La teinte cuivre rosé des troncs de ces hybrides n’a rien à envier aux espèces américaines, dont on vante les mérites à longueur d’articles et qui font rêver de nombreux jardiniers. Arbutus menziesii possède une écorce bien lisse, orange cuivré, qui peut présenter des nuances gris rosé étonnantes. L’espèce mexicaine A. xalapensis (parfois nommée A. glandulosa) est tout aussi remarquable, en particulier les vieux sujets lorsqu’ils changent de peau en automne et exhibent une nouvelle écorce brillante et superbement colorée. Ces deux espèces, que l’on distingue à leurs feuilles plus grandes d’un beau vert bleuté, ont une croissance rapide, mais sont sensibles à l’humidité et craignent les gelées d’automne. Et comme ces arbousiers sont encore très difficiles à trouver chez nous, nous manquons de recul pour apprécier réellement leur rusticité et leur capacité d’adaptation. On peut se contenter de les admirer dans les jardins botaniques et les collections exotiques, c’est un bon moyen d’oublier les rigueurs de l’hiver en pensant aux prochains étés caniculaires…

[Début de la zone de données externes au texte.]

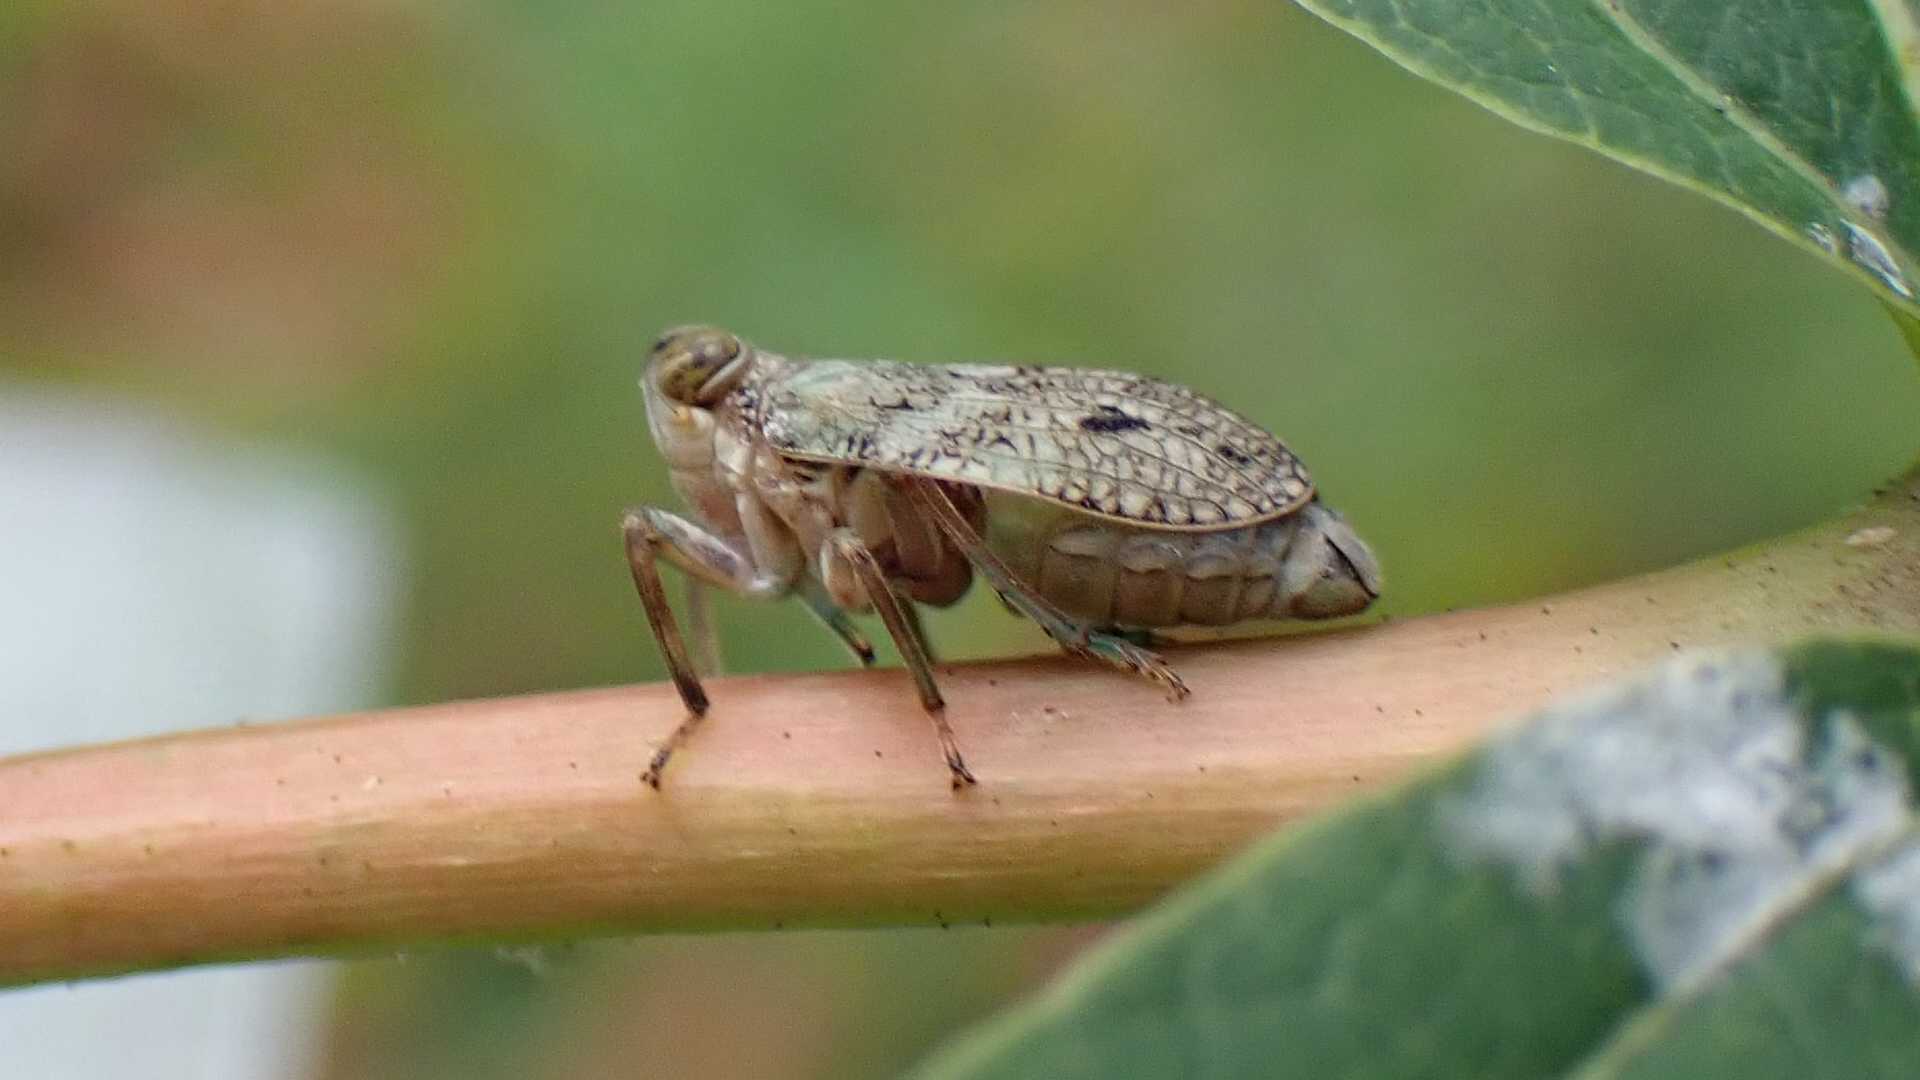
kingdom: Animalia
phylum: Arthropoda
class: Insecta
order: Hemiptera
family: Issidae
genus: Issus
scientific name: Issus coleoptratus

Elle nous fait rêver un peu, cette espèce encore rare chez nous : Arbutus xalapensis présente un graphisme étonnant allié à la couleur du tronc et aux larges feuilles vert bleuté. On peut tenter de le cultiver dans un sol très bien drainé.

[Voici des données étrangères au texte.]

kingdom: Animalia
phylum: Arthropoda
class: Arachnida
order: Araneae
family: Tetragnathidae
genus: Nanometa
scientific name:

Arbutus menziesii est une autre merveille venue du Nouveau Monde. Son écorce orange cuivré est de toute beauté, même sur les jeunes sujets. Des essais en Normandie ont montré sa résistance à -12 °C. Contrairement aux écrits de référence, un sujet recépé a repoussé du pied avec vigueur. Tout espoir est donc permis pour de plus larges acclimatations !
Comment les réussir
QUELQUES PRÉCAUTIONS À LA PLANTATION PERMETTENT D’ASSURER LEUR REPRISE ET LEUR DÉVELOPPEMENT POUR DE NOMBREUSES ANNÉES.
PLANTER TRÈS JEUNE
Pour une plantation en pleine terre, mieux vaut installer de jeunes plants, âgés de 1 ou 2 ans. Cela permet de bien démêler les racines et de recouper les parties tordues, afin qu’elles repoussent en s’enfonçant verticalement et profondément dans le sol. Les jeunes arbustes seront ainsi très rapidement affranchis et autonomes, ne nécessitant qu’un minimum d’arrosage durant la première année. En pot, la taille du sujet a peu d’importance, puisqu’il n’aura pas à s’enraciner profondément. Mélangez à parts égales du terreau un peu consistant, comme celui convenant aux rosiers, de la terre de bruyère et du sable. Trempez bien la motte racinaire et grattez les parois pour inciter les radicelles à s’aventurer dans le compost.
ARROSER, MAIS PAS TROP
Dans les régions où il risque de geler, attendez mars ou avril pour planter. À cette époque, arrosez pour que les racines puissent se développer facilement dans le sol. Mais laissez sécher avant de le faire à nouveau. N’arrosez pas tant que les feuilles ne flétrissent pas, car une humidité trop importante est plus néfaste qu’une période de sécheresse. N’attendez pas de croissance fulgurante la première année, mieux vaut que la jeune plante s’enracine profondément durant les six premiers mois ; elle poussera en fin d’été ou au début de l’automne.
ÉCLAIRCIR RÉGULIÈREMENT
Les arbousiers européens supportent facilement la taille, et de jeunes pousses apparaissent vite, même sur les bois âgés et dégarnis. Mais il est préférable de les éclaircir en supprimant les petites branches intérieures pour les alléger et valoriser la silhouette et l’écorce des branches principales. On peut recéper et rajeunir aisément un arbousier en le coupant à 5 ou 10 cm du sol en fin d’hiver. Des repousses émergent très vite et peuvent dépasser 1 m de haut au milieu de l’automne suivant.